**TASK GOAL**.
Your answer must be an exact copy of the records below.

**DATA EXTRACT**.

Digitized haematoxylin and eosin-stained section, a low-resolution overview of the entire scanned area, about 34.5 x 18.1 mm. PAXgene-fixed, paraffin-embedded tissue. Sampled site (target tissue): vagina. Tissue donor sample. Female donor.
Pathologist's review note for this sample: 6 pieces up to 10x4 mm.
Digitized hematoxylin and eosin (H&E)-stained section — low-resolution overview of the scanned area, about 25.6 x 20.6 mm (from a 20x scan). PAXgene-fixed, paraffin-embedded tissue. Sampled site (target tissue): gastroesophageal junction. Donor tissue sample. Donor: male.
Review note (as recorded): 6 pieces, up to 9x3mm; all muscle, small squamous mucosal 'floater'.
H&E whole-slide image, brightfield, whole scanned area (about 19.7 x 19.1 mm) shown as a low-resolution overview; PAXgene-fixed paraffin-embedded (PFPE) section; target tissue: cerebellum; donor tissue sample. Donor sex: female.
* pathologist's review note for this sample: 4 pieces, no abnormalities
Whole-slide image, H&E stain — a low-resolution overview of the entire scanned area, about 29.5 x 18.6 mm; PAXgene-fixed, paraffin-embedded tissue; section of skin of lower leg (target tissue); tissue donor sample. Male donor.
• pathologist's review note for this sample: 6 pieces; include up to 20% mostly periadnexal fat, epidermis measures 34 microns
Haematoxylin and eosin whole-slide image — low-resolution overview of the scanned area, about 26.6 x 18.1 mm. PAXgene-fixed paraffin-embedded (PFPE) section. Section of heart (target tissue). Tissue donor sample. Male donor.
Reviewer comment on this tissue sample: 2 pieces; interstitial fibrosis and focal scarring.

**TASK OUTPUT**.
Digitized haematoxylin and eosin-stained section, a low-resolution overview of the entire scanned area, about 34.5 x 18.1 mm. PAXgene-fixed, paraffin-embedded tissue. Sampled site (target tissue): vagina. Tissue donor sample. Female donor.
Pathologist's review note for this sample: 6 pieces up to 10x4 mm.
Digitized hematoxylin and eosin (H&E)-stained section — low-resolution overview of the scanned area, about 25.6 x 20.6 mm (from a 20x scan). PAXgene-fixed, paraffin-embedded tissue. Sampled site (target tissue): gastroesophageal junction. Donor tissue sample. Donor: male.
Review note (as recorded): 6 pieces, up to 9x3mm; all muscle, small squamous mucosal 'floater'.
H&E whole-slide image, brightfield, whole scanned area (about 19.7 x 19.1 mm) shown as a low-resolution overview; PAXgene-fixed paraffin-embedded (PFPE) section; target tissue: cerebellum; donor tissue sample. Donor sex: female.
* pathologist's review note for this sample: 4 pieces, no abnormalities
Whole-slide image, H&E stain — a low-resolution overview of the entire scanned area, about 29.5 x 18.6 mm; PAXgene-fixed, paraffin-embedded tissue; section of skin of lower leg (target tissue); tissue donor sample. Male donor.
• pathologist's review note for this sample: 6 pieces; include up to 20% mostly periadnexal fat, epidermis measures 34 microns
Haematoxylin and eosin whole-slide image — low-resolution overview of the scanned area, about 26.6 x 18.1 mm. PAXgene-fixed paraffin-embedded (PFPE) section. Section of heart (target tissue). Tissue donor sample. Male donor.
Reviewer comment on this tissue sample: 2 pieces; interstitial fibrosis and focal scarring.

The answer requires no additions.